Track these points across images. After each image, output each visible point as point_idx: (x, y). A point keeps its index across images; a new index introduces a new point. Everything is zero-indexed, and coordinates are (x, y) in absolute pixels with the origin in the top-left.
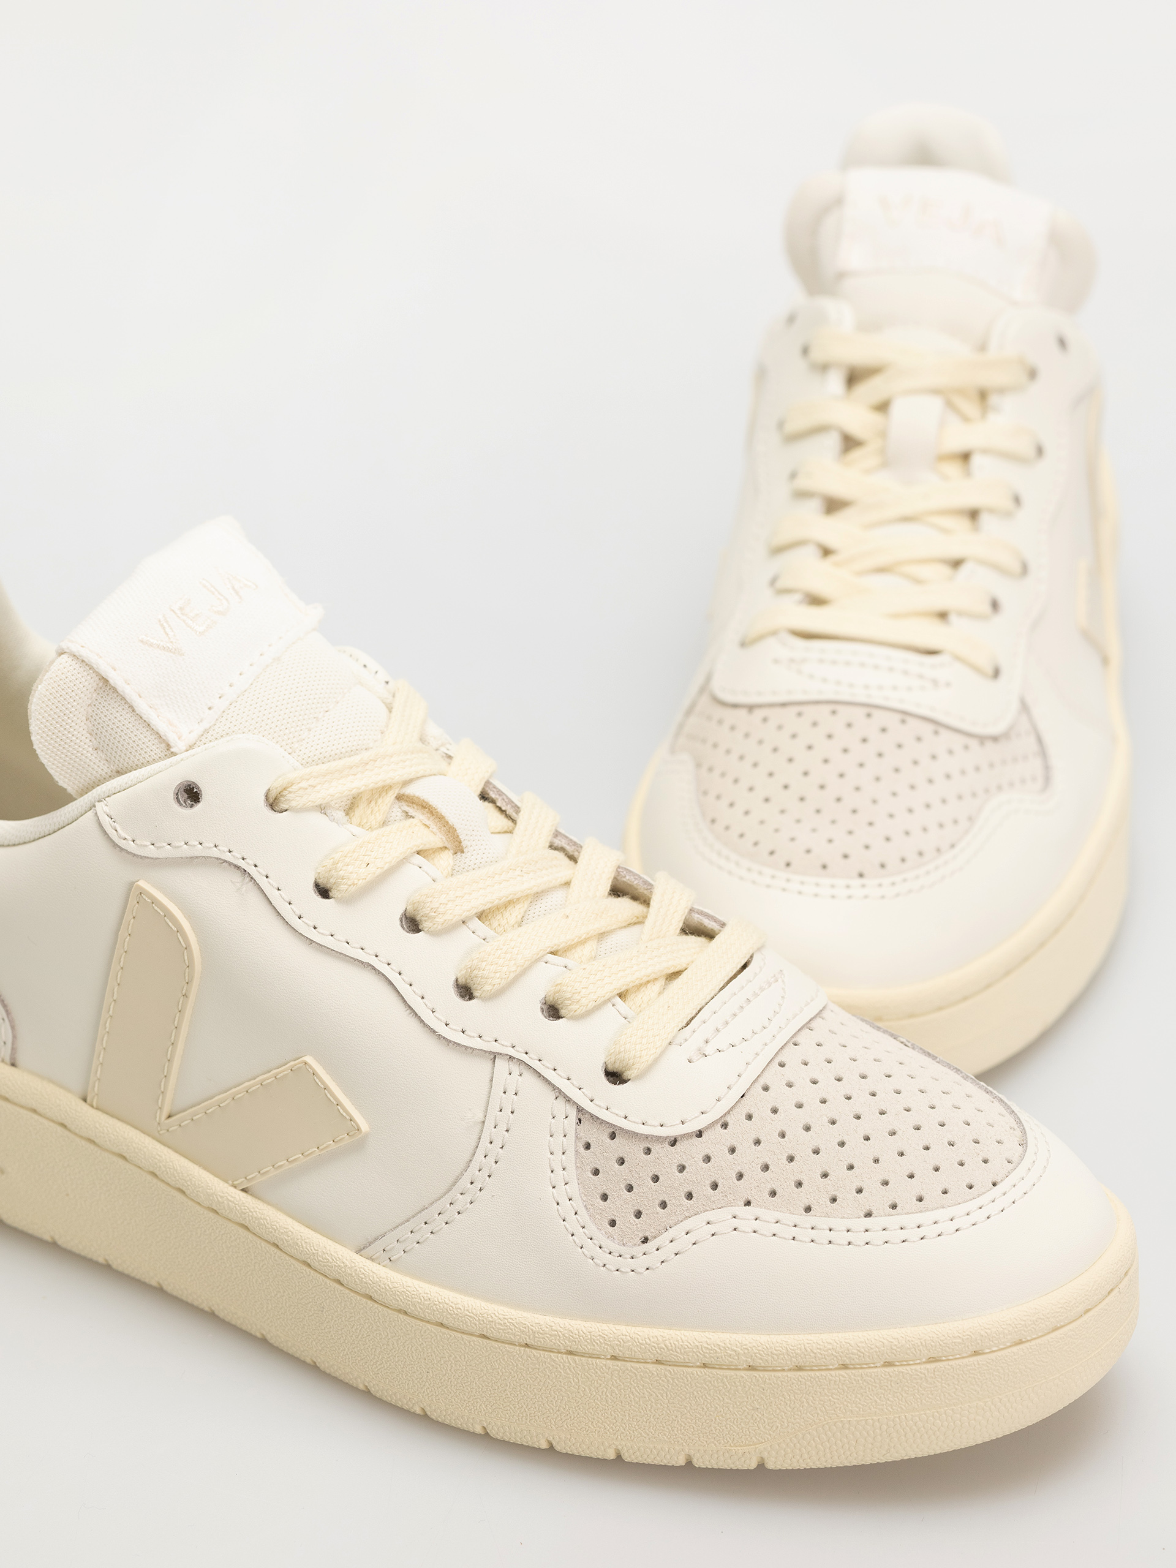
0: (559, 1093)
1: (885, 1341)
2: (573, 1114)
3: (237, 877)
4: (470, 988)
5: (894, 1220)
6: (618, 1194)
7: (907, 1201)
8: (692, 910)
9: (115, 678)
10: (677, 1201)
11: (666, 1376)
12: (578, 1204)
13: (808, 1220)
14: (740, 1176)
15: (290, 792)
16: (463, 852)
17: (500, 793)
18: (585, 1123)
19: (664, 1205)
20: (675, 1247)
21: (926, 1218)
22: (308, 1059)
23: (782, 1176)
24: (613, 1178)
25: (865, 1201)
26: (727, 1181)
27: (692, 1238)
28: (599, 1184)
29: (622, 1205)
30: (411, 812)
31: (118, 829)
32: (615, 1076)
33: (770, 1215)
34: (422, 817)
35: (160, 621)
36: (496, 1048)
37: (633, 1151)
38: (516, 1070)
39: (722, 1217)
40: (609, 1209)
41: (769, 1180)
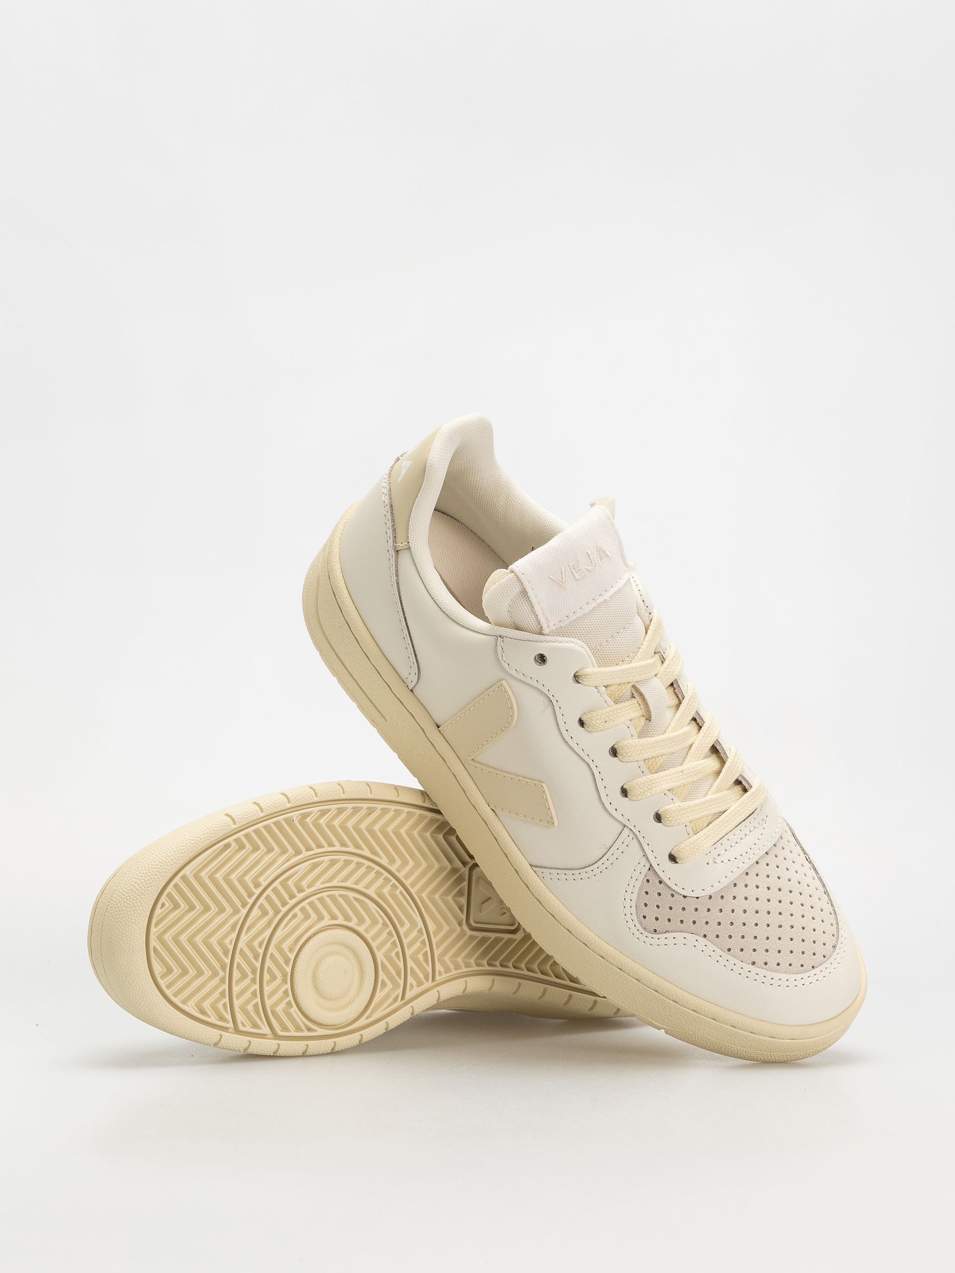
0: (645, 855)
1: (736, 1020)
2: (648, 866)
3: (547, 702)
4: (627, 792)
5: (762, 972)
6: (652, 906)
7: (772, 964)
8: (741, 775)
9: (531, 593)
10: (676, 922)
11: (639, 987)
12: (634, 904)
13: (726, 955)
14: (707, 923)
15: (585, 678)
16: (650, 721)
17: (679, 687)
18: (651, 872)
19: (669, 920)
20: (666, 941)
21: (777, 976)
22: (544, 786)
23: (724, 931)
24: (653, 899)
25: (755, 956)
26: (701, 923)
27: (675, 941)
28: (646, 899)
29: (651, 912)
30: (635, 695)
31: (504, 656)
32: (673, 858)
33: (711, 947)
34: (639, 700)
35: (562, 570)
36: (627, 823)
37: (666, 894)
38: (632, 836)
39: (691, 938)
40: (645, 911)
41: (718, 930)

· · · · ·

Print the material above exactly, skipping its images.

Track these points across images. After each image, output each visible point as point_idx: (x, y). A point keeps its index across images; a new index introduces a new point. Everything is zero-indexed, and coordinates are (x, y) in absolute pixels with the origin in the top-left.
0: (559, 1093)
1: (885, 1341)
2: (573, 1114)
3: (237, 877)
4: (470, 988)
5: (894, 1220)
6: (618, 1194)
7: (907, 1201)
8: (692, 910)
9: (115, 678)
10: (677, 1201)
11: (666, 1376)
12: (578, 1204)
13: (808, 1220)
14: (740, 1176)
15: (290, 792)
16: (463, 852)
17: (500, 793)
18: (585, 1123)
19: (664, 1205)
20: (675, 1247)
21: (926, 1218)
22: (308, 1059)
23: (782, 1176)
24: (613, 1178)
25: (865, 1201)
26: (727, 1181)
27: (692, 1238)
28: (599, 1184)
29: (622, 1205)
30: (411, 812)
31: (118, 829)
32: (615, 1076)
33: (770, 1215)
34: (422, 817)
35: (160, 621)
36: (496, 1048)
37: (633, 1151)
38: (516, 1070)
39: (722, 1217)
40: (609, 1209)
41: (769, 1180)
0: (645, 855)
1: (736, 1020)
2: (648, 866)
3: (547, 702)
4: (627, 792)
5: (762, 972)
6: (652, 906)
7: (772, 964)
8: (741, 775)
9: (531, 593)
10: (676, 922)
11: (639, 987)
12: (634, 904)
13: (726, 955)
14: (707, 923)
15: (585, 678)
16: (650, 721)
17: (679, 687)
18: (651, 872)
19: (669, 920)
20: (666, 941)
21: (777, 976)
22: (544, 786)
23: (724, 931)
24: (653, 899)
25: (755, 956)
26: (701, 923)
27: (675, 941)
28: (646, 899)
29: (651, 912)
30: (635, 695)
31: (504, 656)
32: (673, 858)
33: (711, 947)
34: (639, 700)
35: (562, 570)
36: (627, 823)
37: (666, 894)
38: (632, 836)
39: (691, 938)
40: (645, 911)
41: (718, 930)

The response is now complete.